1953 film by Vladimir Braun

Maksimka or Maximka (Максимка) is a 1953 Soviet children's adventure film directed by Vladimir Braun and starring Tolya Bovykin, Boris Andreyev and Vyacheslav Tikhonov.

==Plot==
In 1864, the Russian corvette Bogatyr encounters an American ship in the waters of the Atlantic Ocean. In the ship's hold, there is a cargo of enslaved Black people. Two days later, the sailors of Bogatyr rescue a young Black boy from the wreckage of an American ship destroyed in a storm. Terrified and beaten by the slave traders, the boy finds kindness and compassion in the Russian sailors. Soon, the boy, nicknamed Maksimka by the crew, becomes a favorite of the entire team. Among them, sailor Luchkin forms a particularly strong bond with Maksimka.
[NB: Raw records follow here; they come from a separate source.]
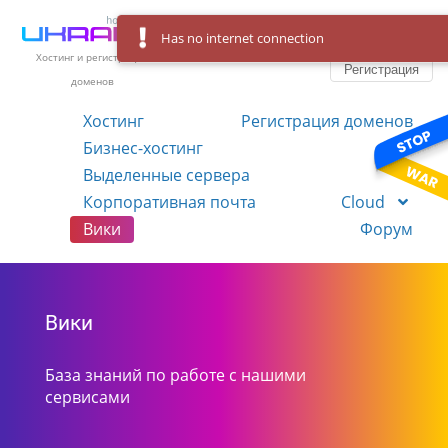
Has no internet connection
Вход
Язык
Хостинг и регистрация
Регистрация
доменов
Хостинг
Регистрация доменов
Бизнес-хостинг
VPS
Выделенные сервера
Корпоративная почта
Cloud
Вики
Форум
Вики
База знаний по работе с нашими
сервисами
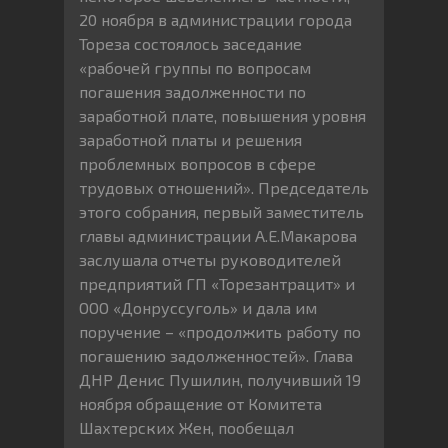
20 ноября в администрации города
Тореза состоялось заседание
«рабочей группы по вопросам
погашения задолженности по
заработной плате, повышения уровня
заработной платы и решения
проблемных вопросов в сфере
трудовых отношений». Председатель
этого собрания, первый заместитель
главы администрации А.Е.Макарова
заслушала отчеты руководителей
предприятий ГП «Торезантрацит» и
ООО «Донруссуголь» и дала им
поручение – «продолжить работу по
погашению задолженностей». Глава
ДНР Денис Пушилин, получивший 19
ноября обращение от Комитета
Шахтерских Жен, пообещал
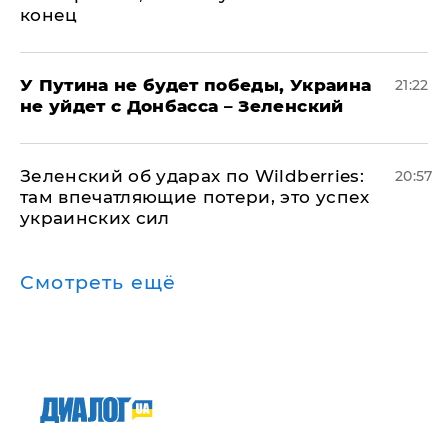
конец
У Путина не будет победы, Украина
21:22
не уйдет с Донбасса – Зеленский
Зеленский об ударах по Wildberries:
20:57
там впечатляющие потери, это успех
украинских сил
Смотреть ещё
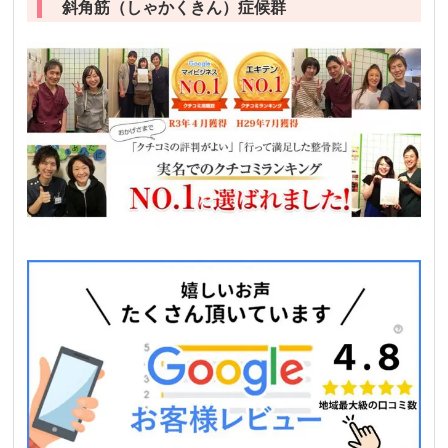
斜角筋（しゃかくきん）症候群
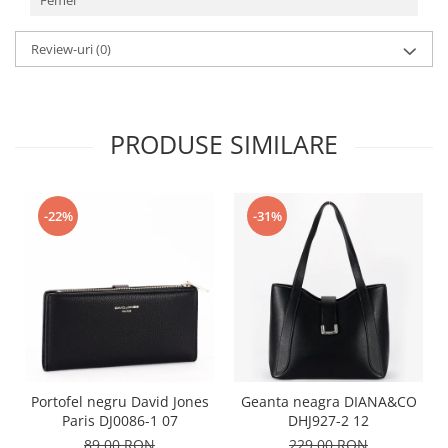
Femei
Review-uri
(0)
PRODUSE SIMILARE
-22%
-31%
Portofel negru David Jones
Geanta neagra DIANA&CO
Paris DJ0086-1 07
DHJ927-2 12
89,00 RON
229,00 RON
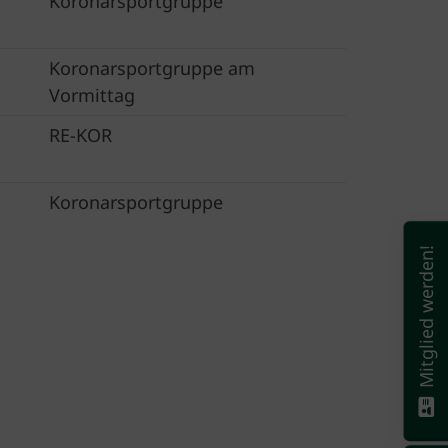
Koronarsportgruppe
Koronarsportgruppe am
Vormittag
RE-KOR
Koronarsportgruppe
Mitglied werden!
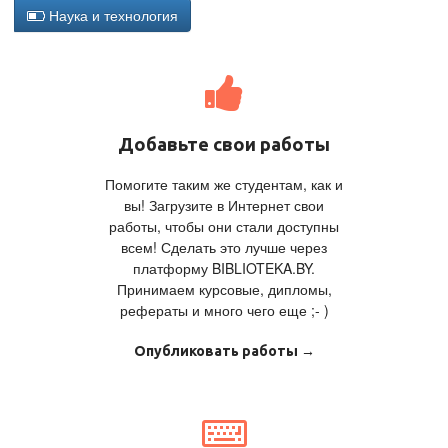
Наука и технология
Добавьте свои работы
Помогите таким же студентам, как и
вы! Загрузите в Интернет свои
работы, чтобы они стали доступны
всем! Сделать это лучше через
платформу BIBLIOTEKA.BY.
Принимаем курсовые, дипломы,
рефераты и много чего еще ;- )
Опубликовать работы →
Luchkin’s love for the boy helps him overcome a deep sense of bitterness from an earlier injury caused by a cruel landowner. Through his attachment to Maksimka, Luchkin finds a renewed sense of purpose and meaning in life. In return, Maksimka shows his affection for his older Russian friend. He actively helps the crew of Bogatyr rescue Luchkin from captivity aboard an American ship, where labor recruiters had forcibly taken him. Due to his resourcefulness and courage in rescuing Luchkin, the captain of Bogatyr orders that Maksimka be officially enrolled in the corvette’s crew and is given the surname Bogatyryov. Thus, Maksimka becomes a young sailor of the Russian navy.

==Cast==
- Tolya Bovykin as Maksimka
- Boris Andreyev as Seaman Luchkin
- Vyacheslav Tikhonov as Ship's Lt. Gorelov
- Emmanuil Geller as American slave runner
- Mikhail Astangov as Captain of the slave ship
- Aleksandr Kashperov as Richards (mate of slave ship)
- Nikolay Kryuchkov as Russian ship's bo'sun
- Sergei Kurilov as Russian ship's captain
- Stepan Kayukov as Russian ship's officer
- Vladimir Balashov as Russian ship's officer
- Pyotr Sobolevsky as Russian ship's navigator
- Mark Bernes as Russian ship's doctor
- Konstantin Sorokin as Russian ship's yeoman
- Nikolai Pishvanov as Russian sailor
- Andrei Sova as Russian sailor
- Mikhail Pugovkin as Russian sailor

== Bibliography ==
- Rollberg, Peter. Historical Dictionary of Russian and Soviet Cinema. Scarecrow Press, 2008.